What to produce – Copy out the rows below, swapping each "common name" for "popular name" and leaving everything else unchanged.

—————

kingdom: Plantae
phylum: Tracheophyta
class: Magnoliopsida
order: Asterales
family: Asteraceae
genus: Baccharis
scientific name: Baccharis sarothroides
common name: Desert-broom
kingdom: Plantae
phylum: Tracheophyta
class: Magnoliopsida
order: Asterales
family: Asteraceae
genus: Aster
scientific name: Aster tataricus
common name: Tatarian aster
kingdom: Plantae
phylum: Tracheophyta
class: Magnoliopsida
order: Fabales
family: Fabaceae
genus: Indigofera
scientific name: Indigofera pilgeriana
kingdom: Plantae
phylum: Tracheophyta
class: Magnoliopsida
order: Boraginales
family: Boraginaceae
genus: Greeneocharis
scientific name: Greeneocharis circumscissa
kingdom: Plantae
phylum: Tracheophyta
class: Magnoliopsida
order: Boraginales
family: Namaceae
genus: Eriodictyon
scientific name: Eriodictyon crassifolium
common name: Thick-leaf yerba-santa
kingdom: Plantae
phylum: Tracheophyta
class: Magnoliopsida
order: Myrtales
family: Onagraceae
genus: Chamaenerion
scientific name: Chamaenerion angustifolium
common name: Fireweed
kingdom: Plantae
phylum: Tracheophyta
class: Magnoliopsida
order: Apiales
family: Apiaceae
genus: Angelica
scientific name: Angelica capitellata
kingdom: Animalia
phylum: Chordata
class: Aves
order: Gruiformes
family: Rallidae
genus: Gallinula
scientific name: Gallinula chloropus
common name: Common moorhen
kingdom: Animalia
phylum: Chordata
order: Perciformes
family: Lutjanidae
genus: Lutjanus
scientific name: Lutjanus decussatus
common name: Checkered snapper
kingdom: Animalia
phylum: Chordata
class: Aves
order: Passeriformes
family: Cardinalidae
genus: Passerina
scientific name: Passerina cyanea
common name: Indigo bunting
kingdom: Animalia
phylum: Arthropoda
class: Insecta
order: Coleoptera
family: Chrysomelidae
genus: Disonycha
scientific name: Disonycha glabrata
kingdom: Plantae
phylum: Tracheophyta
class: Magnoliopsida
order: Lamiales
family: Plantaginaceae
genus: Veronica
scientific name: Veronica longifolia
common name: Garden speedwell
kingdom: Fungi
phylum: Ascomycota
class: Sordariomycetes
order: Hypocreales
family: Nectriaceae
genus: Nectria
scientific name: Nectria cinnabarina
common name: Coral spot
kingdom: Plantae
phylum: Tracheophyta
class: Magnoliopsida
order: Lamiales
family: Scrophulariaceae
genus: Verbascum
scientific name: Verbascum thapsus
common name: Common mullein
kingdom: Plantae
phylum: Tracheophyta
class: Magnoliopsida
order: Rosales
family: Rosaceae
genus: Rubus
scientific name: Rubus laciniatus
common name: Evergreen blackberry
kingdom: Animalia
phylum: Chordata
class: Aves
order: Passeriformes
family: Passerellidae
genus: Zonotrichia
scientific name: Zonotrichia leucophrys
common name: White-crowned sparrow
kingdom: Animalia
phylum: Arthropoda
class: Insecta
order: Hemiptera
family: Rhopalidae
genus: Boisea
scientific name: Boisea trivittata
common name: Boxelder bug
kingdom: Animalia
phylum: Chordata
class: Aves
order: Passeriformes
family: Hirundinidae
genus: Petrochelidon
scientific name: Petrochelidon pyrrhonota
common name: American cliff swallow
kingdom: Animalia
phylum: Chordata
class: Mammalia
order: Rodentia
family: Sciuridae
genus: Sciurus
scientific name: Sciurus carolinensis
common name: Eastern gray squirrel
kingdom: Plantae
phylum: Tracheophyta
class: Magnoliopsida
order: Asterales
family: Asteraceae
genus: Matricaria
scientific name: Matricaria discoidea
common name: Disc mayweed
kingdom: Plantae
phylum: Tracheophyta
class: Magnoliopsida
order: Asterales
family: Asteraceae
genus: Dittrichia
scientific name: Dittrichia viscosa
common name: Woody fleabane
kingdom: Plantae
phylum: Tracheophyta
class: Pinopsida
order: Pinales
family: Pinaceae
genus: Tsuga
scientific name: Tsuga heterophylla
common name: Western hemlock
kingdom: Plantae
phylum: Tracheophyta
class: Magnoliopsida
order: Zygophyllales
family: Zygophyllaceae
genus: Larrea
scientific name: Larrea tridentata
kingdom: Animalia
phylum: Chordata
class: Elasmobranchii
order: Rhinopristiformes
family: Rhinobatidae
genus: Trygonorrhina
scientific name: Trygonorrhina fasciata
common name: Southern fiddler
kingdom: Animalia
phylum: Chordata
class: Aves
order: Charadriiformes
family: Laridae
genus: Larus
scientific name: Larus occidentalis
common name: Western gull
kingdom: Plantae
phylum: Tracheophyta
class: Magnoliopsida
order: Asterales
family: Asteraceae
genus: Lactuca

—————

Worked solution –
kingdom: Plantae
phylum: Tracheophyta
class: Magnoliopsida
order: Asterales
family: Asteraceae
genus: Baccharis
scientific name: Baccharis sarothroides
popular name: Desert-broom
kingdom: Plantae
phylum: Tracheophyta
class: Magnoliopsida
order: Asterales
family: Asteraceae
genus: Aster
scientific name: Aster tataricus
popular name: Tatarian aster
kingdom: Plantae
phylum: Tracheophyta
class: Magnoliopsida
order: Fabales
family: Fabaceae
genus: Indigofera
scientific name: Indigofera pilgeriana
kingdom: Plantae
phylum: Tracheophyta
class: Magnoliopsida
order: Boraginales
family: Boraginaceae
genus: Greeneocharis
scientific name: Greeneocharis circumscissa
kingdom: Plantae
phylum: Tracheophyta
class: Magnoliopsida
order: Boraginales
family: Namaceae
genus: Eriodictyon
scientific name: Eriodictyon crassifolium
popular name: Thick-leaf yerba-santa
kingdom: Plantae
phylum: Tracheophyta
class: Magnoliopsida
order: Myrtales
family: Onagraceae
genus: Chamaenerion
scientific name: Chamaenerion angustifolium
popular name: Fireweed
kingdom: Plantae
phylum: Tracheophyta
class: Magnoliopsida
order: Apiales
family: Apiaceae
genus: Angelica
scientific name: Angelica capitellata
kingdom: Animalia
phylum: Chordata
class: Aves
order: Gruiformes
family: Rallidae
genus: Gallinula
scientific name: Gallinula chloropus
popular name: Common moorhen
kingdom: Animalia
phylum: Chordata
order: Perciformes
family: Lutjanidae
genus: Lutjanus
scientific name: Lutjanus decussatus
popular name: Checkered snapper
kingdom: Animalia
phylum: Chordata
class: Aves
order: Passeriformes
family: Cardinalidae
genus: Passerina
scientific name: Passerina cyanea
popular name: Indigo bunting
kingdom: Animalia
phylum: Arthropoda
class: Insecta
order: Coleoptera
family: Chrysomelidae
genus: Disonycha
scientific name: Disonycha glabrata
kingdom: Plantae
phylum: Tracheophyta
class: Magnoliopsida
order: Lamiales
family: Plantaginaceae
genus: Veronica
scientific name: Veronica longifolia
popular name: Garden speedwell
kingdom: Fungi
phylum: Ascomycota
class: Sordariomycetes
order: Hypocreales
family: Nectriaceae
genus: Nectria
scientific name: Nectria cinnabarina
popular name: Coral spot
kingdom: Plantae
phylum: Tracheophyta
class: Magnoliopsida
order: Lamiales
family: Scrophulariaceae
genus: Verbascum
scientific name: Verbascum thapsus
popular name: Common mullein
kingdom: Plantae
phylum: Tracheophyta
class: Magnoliopsida
order: Rosales
family: Rosaceae
genus: Rubus
scientific name: Rubus laciniatus
popular name: Evergreen blackberry
kingdom: Animalia
phylum: Chordata
class: Aves
order: Passeriformes
family: Passerellidae
genus: Zonotrichia
scientific name: Zonotrichia leucophrys
popular name: White-crowned sparrow
kingdom: Animalia
phylum: Arthropoda
class: Insecta
order: Hemiptera
family: Rhopalidae
genus: Boisea
scientific name: Boisea trivittata
popular name: Boxelder bug
kingdom: Animalia
phylum: Chordata
class: Aves
order: Passeriformes
family: Hirundinidae
genus: Petrochelidon
scientific name: Petrochelidon pyrrhonota
popular name: American cliff swallow
kingdom: Animalia
phylum: Chordata
class: Mammalia
order: Rodentia
family: Sciuridae
genus: Sciurus
scientific name: Sciurus carolinensis
popular name: Eastern gray squirrel
kingdom: Plantae
phylum: Tracheophyta
class: Magnoliopsida
order: Asterales
family: Asteraceae
genus: Matricaria
scientific name: Matricaria discoidea
popular name: Disc mayweed
kingdom: Plantae
phylum: Tracheophyta
class: Magnoliopsida
order: Asterales
family: Asteraceae
genus: Dittrichia
scientific name: Dittrichia viscosa
popular name: Woody fleabane
kingdom: Plantae
phylum: Tracheophyta
class: Pinopsida
order: Pinales
family: Pinaceae
genus: Tsuga
scientific name: Tsuga heterophylla
popular name: Western hemlock
kingdom: Plantae
phylum: Tracheophyta
class: Magnoliopsida
order: Zygophyllales
family: Zygophyllaceae
genus: Larrea
scientific name: Larrea tridentata
kingdom: Animalia
phylum: Chordata
class: Elasmobranchii
order: Rhinopristiformes
family: Rhinobatidae
genus: Trygonorrhina
scientific name: Trygonorrhina fasciata
popular name: Southern fiddler
kingdom: Animalia
phylum: Chordata
class: Aves
order: Charadriiformes
family: Laridae
genus: Larus
scientific name: Larus occidentalis
popular name: Western gull
kingdom: Plantae
phylum: Tracheophyta
class: Magnoliopsida
order: Asterales
family: Asteraceae
genus: Lactuca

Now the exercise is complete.